---------- Information shown
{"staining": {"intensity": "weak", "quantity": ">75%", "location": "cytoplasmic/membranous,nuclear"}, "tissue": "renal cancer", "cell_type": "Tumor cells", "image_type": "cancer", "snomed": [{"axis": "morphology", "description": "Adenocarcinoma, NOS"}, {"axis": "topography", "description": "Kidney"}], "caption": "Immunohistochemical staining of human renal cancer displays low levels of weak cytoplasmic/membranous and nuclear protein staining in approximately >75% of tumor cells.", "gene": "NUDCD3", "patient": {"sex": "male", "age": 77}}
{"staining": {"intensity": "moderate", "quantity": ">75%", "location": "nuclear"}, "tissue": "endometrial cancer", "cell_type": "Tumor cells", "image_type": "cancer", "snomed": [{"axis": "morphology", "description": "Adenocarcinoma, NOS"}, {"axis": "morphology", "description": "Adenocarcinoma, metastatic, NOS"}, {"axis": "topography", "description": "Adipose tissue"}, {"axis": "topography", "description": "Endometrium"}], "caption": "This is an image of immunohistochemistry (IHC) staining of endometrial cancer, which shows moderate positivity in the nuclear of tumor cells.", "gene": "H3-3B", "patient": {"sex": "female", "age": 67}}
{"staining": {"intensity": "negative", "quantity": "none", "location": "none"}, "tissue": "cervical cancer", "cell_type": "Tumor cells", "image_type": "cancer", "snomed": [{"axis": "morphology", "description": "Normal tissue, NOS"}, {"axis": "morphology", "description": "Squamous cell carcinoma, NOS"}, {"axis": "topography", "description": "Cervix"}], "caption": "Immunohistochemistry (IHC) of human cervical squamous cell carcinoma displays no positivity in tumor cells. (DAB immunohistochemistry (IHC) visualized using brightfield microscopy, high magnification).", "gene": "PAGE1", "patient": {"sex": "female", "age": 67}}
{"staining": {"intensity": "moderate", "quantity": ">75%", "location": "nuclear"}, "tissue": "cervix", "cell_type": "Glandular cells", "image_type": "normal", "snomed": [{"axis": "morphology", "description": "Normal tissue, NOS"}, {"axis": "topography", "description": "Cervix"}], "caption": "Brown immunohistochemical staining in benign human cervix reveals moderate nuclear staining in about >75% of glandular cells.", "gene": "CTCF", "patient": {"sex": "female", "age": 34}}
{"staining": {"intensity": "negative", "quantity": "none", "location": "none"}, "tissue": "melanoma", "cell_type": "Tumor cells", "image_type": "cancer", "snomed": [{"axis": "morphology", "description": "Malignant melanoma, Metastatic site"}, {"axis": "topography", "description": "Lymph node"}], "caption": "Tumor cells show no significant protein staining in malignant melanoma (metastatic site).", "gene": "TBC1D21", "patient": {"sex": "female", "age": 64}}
--------------------
▸ What the task requires
Give the number of lines in the records that contain the string "Normal", and write nothing besides that number.

▸ Response
2